11/06/2026
Les rendez-vous oubliés… ou le manque de respect qui fragilise les petites entreprises
Il y a des choses que l’on peut comprendre : un imprévu, un enfant malade, un problème de voiture, une urgence de dernière minute. La vie n’est pas un long fleuve tranquille et personne n’est à l’abri d’un contretemps.

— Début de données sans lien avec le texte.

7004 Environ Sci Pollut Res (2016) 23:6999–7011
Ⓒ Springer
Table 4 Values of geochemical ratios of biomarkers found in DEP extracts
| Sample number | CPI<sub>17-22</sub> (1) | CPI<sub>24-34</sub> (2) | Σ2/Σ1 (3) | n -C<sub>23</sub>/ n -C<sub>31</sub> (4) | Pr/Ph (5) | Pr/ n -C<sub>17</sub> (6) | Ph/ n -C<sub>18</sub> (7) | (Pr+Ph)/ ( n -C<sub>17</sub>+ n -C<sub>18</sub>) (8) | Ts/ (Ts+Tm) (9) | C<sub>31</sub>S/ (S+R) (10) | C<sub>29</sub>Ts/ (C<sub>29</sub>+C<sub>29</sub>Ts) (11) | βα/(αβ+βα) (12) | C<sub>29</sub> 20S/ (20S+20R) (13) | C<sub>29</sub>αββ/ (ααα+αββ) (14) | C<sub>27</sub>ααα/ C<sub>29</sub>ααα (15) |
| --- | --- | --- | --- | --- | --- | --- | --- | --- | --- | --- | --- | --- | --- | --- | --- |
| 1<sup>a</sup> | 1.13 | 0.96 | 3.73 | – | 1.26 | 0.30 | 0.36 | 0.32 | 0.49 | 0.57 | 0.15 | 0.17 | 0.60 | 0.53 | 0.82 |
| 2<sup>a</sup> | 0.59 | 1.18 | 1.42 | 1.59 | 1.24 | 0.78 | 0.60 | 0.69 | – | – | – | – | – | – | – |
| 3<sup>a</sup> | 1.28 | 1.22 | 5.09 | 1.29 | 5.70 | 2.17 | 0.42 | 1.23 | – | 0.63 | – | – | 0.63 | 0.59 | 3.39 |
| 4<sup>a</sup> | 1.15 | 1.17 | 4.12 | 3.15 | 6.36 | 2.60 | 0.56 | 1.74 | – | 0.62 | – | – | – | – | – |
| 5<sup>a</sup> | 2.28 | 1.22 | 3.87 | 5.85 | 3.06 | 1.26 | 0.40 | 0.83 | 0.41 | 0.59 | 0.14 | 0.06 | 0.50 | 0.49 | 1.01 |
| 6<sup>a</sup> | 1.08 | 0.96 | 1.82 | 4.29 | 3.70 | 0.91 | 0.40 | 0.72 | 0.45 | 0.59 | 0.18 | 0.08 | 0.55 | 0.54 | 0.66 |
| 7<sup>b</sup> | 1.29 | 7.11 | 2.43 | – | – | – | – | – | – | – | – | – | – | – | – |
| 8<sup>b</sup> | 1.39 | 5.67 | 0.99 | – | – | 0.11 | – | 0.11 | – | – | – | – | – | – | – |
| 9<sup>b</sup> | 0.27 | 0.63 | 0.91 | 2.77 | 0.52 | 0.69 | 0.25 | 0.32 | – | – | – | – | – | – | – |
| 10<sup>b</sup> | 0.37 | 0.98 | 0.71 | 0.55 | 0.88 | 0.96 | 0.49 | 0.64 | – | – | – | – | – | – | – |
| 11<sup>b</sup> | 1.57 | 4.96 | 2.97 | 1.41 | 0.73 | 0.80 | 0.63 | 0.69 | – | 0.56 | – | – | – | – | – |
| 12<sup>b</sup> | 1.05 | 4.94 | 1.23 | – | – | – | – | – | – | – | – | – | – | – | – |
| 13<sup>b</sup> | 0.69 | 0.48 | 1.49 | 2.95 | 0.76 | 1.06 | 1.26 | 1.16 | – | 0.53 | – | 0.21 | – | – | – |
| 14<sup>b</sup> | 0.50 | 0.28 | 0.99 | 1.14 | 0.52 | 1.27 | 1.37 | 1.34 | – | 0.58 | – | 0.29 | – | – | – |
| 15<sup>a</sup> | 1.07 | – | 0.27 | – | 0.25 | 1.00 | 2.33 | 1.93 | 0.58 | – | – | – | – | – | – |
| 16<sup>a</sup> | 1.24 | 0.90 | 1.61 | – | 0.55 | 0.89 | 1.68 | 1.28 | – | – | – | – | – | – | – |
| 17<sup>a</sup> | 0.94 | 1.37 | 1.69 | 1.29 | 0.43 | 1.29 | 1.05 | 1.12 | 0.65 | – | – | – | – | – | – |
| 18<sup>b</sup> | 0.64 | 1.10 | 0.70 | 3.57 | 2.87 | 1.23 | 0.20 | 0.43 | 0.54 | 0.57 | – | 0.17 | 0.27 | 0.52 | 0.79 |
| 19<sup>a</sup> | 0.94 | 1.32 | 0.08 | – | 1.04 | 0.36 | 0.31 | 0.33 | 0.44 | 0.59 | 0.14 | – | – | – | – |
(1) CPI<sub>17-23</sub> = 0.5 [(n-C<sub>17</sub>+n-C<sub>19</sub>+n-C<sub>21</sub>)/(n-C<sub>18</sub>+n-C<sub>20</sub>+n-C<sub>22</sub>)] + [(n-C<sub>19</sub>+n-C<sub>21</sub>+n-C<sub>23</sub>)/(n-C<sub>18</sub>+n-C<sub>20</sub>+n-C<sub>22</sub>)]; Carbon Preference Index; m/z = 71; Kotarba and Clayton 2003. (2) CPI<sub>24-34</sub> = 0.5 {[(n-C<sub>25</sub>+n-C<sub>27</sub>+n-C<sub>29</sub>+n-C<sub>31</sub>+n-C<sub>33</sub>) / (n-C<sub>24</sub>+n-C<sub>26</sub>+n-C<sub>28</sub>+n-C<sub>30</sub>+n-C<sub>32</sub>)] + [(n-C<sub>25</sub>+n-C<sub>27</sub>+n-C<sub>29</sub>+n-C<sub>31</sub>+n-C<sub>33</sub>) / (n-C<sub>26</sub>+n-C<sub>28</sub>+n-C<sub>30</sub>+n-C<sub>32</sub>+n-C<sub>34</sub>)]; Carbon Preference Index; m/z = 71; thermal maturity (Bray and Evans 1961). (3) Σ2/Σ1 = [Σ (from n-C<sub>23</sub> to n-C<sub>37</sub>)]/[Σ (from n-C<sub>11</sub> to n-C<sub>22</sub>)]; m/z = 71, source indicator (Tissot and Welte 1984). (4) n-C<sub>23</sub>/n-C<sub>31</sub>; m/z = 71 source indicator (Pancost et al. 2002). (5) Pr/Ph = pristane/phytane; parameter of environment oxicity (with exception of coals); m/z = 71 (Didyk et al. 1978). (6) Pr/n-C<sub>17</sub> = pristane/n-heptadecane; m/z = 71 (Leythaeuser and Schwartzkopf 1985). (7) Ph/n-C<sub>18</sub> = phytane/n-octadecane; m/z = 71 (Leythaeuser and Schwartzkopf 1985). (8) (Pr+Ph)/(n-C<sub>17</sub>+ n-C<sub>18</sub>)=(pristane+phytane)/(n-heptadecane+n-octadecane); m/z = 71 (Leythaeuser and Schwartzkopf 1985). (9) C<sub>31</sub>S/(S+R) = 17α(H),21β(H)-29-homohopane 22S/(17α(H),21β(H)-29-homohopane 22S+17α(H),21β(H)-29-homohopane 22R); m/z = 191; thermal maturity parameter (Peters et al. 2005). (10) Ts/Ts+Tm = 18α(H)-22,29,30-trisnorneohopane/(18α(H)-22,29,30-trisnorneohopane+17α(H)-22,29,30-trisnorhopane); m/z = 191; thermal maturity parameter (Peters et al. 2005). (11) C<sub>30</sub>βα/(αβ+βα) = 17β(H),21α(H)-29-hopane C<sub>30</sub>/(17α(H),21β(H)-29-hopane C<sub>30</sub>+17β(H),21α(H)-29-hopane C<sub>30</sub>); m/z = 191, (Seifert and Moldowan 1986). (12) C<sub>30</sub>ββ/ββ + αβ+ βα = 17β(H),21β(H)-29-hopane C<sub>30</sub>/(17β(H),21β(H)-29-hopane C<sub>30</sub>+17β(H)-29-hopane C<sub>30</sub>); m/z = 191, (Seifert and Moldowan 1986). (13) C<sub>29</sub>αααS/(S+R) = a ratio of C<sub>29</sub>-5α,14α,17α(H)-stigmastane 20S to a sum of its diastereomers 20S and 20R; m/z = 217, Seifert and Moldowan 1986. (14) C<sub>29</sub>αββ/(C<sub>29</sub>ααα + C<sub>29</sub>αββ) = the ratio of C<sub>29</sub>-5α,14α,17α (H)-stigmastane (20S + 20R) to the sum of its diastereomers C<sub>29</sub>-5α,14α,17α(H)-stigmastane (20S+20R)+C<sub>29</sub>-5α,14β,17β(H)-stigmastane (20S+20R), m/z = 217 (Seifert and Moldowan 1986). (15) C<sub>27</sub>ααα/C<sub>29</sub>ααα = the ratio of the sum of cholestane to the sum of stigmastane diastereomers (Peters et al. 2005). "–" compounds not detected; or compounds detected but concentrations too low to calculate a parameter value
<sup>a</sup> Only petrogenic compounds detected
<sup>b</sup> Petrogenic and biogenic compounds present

Mais il y a une chose qui est beaucoup plus difficile à accepter : ne pas venir à un rendez-vous sans prévenir. Ne pas envoyer un simple message. Ne pas passer un coup de téléphone. Et, pire encore, ne plus répondre ensuite.
En une semaine, cela m’est arrivé deux fois.
Deux premiers rendez-vous pour des bilans, deux créneaux de deux heures et demie bloqués à chaque fois, soit cinq heures de travail perdues. Cinq heures pendant lesquelles j’aurais pu accompagner d’autres familles, aider d’autres chiens, répondre à des demandes ou simplement faire avancer mon entreprise.
Lorsqu’on est une petite structure, cinq heures ne sont pas anecdotiques. Derrière chaque rendez-vous, il y a une préparation, une organisation, des déplacements parfois, une gestion du planning et des personnes à qui l’on refuse un créneau parce qu’il est déjà réservé.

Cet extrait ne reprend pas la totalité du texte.